Но вот сама ограничительная истина жизни: у нас всегда сейчас, всегда здесь, а не тогда и не там. А сейчас мы жаримся в лондонском пекле и на непрочном балконе. Слышу, как она наполняет бокал, плюх пластиковых кубиков, ее тихий вздох, скорее тревожный, чем довольный. Четвертый бокал. Наверное, думает, что я выдержу – достаточно подрос. Да, достаточно. Мы пьянеем, потому что сейчас ее любовник совещается с братом в безоконной редакции «Кейрнкросс-пресс».
Чтобы отвлечься, обращаюсь мыслями к ним, подслушиваю их разговор. Чистая работа фантазии. Все – вымышленное.
На заваленный бумагами стол ложатся мягкие пачки денег.
«Джон, она по-настоящему любит тебя, но попросила меня, как надежного члена семьи, просить тебя, чтобы ты еще немного пожил отдельно. Укрепит ваш брак. Кхм. Все будет хорошо, в конце концов. Я так понимаю, ты задолжал за квартиру. Но. Пожалуйста, скажи «да», возьми деньги, пусть побудет одна».
Они лежат между братьями, пять тысяч фунтов грязными полусотенными – пять пахучих стопок красноватого окраса. По сторонам – книги стихов, кое-как сложенные рукописи, наточенные карандаши, две стеклянные пепельницы, почти полные, бутылка виски – мягкого «Томинтаула» почти на донышке, хрустальный стакан с мертвой мухой на внутренней стенке, несколько таблеток аспирина на бумажной салфетке. Неряшливые приметы честного труда. Предполагаю вот что. Мой отец никогда не понимал младшего брата. Считал, что он того не стоит. И Джон не любил конфронтаций. Он избегает смотреть на деньги. У него и в мыслях нет объяснять, что он хочет только вернуться домой к жене и сыну, и больше ничего.
Вместо этого он говорит:
«Они пришли вчера.
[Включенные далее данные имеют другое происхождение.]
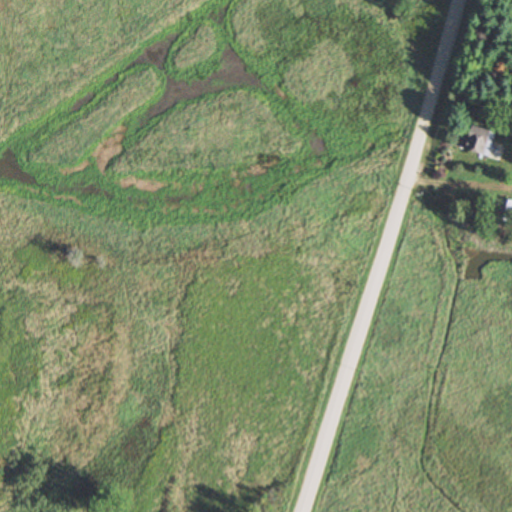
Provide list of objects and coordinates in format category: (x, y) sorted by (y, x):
building: (477, 139)
building: (506, 210)
road: (383, 257)
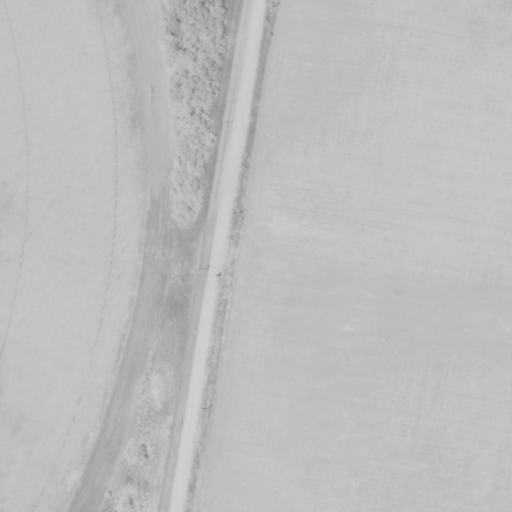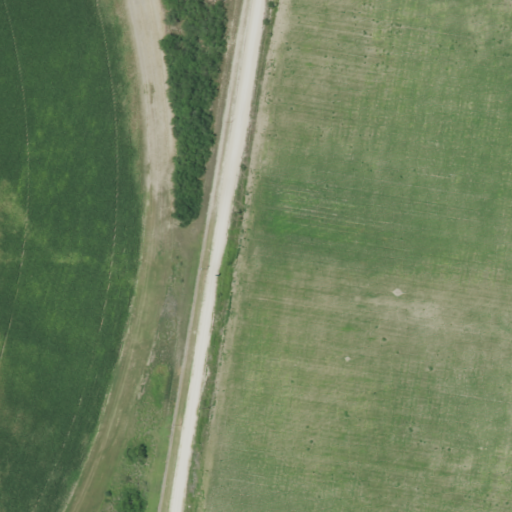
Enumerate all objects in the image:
road: (374, 64)
road: (241, 260)
road: (372, 327)
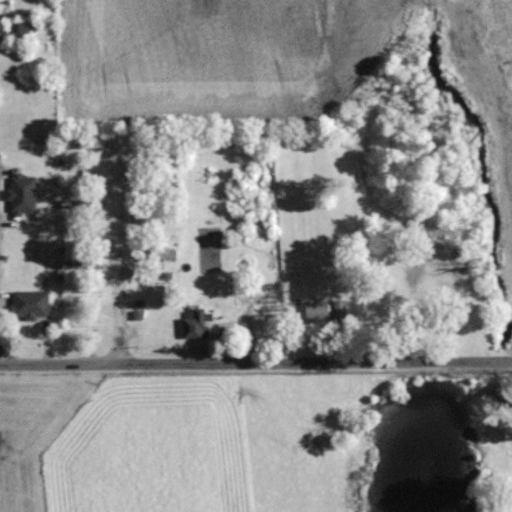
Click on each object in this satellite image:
building: (17, 31)
building: (82, 142)
building: (154, 185)
building: (21, 193)
building: (78, 203)
building: (153, 217)
road: (120, 248)
building: (153, 253)
building: (81, 263)
building: (83, 294)
building: (29, 304)
building: (137, 311)
building: (316, 311)
building: (194, 322)
road: (256, 361)
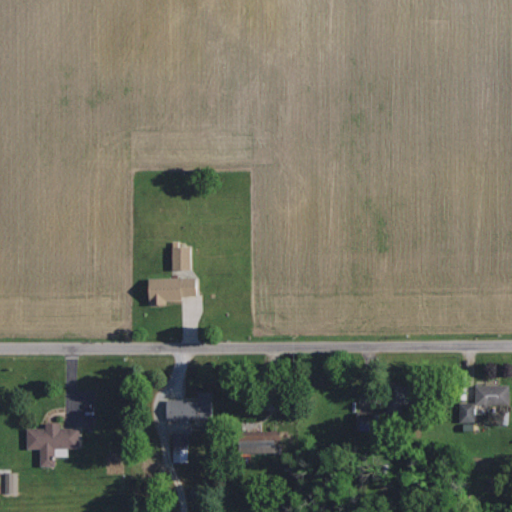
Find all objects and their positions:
building: (184, 257)
building: (174, 288)
road: (256, 344)
building: (495, 394)
building: (194, 407)
building: (469, 412)
building: (55, 440)
building: (182, 447)
building: (15, 481)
Хочешь послушать стихи о сове?»
Очередная бессмысленная причуда. Клод их с детства не переносит. Он мотает головой, пожалуйста, избавь меня – но поздно.
У отца в шелушащейся руке машинописный листок.
«Одинокая серая хищница…» – начинает он. Ему нравится трехстопный анапест.
«Значит, не возьмешь, – хмуро перебивает брат. – Вольному – воля».
И червячными банкирскими пальцами складывает стопки и выравнивает, обстукивая об стол, извлекает из ниоткуда резиновое колечко, через две секунды отправляет пачку во внутренний карман блейзера с серебряными пуговицами и встает с таким видом, как будто ему жарко и тошно.
Отец не торопясь читает следующий стих.
«Нас смущает этот гулкий крик из… – Он останавливается и мягко спрашивает: – Тебе, правда, надо идти?»
Даже внимательному наблюдателю не расшифровать этот стенографический разговор братьев, устоявшуюся его грусть. Его нормы, правила сложились давно и не подлежат пересмотру. Относительное богатство Клода не учитывается. Он остается младшим братом, неполноценным, придавленным, возмущенным. У отца его ближайший живой родственник вызывает недоумение, но не сильное. Он со своей позиции не сдвигается, и в ней слышится насмешка. Но нет. Это хуже насмешки: это безразличие, и он даже не сознает его. Ему безразличны и квартплата, и деньги, и предложение Клода. Но он тактичный человек и поэтому вежливо встает, чтобы проводить брата, а проводив, снова садится за стол: деньги, лежавшие там, забыты, и Клод забыт. Снова в руке у отца карандаш, в другой – сигарета. Он вернется к тому, что только и имеет смысл: вычитывать гранки перед сдачей в набор – и не поднимет головы до шести часов, чтобы выпить виски с водой. Сперва вытряхнет муху из стакана.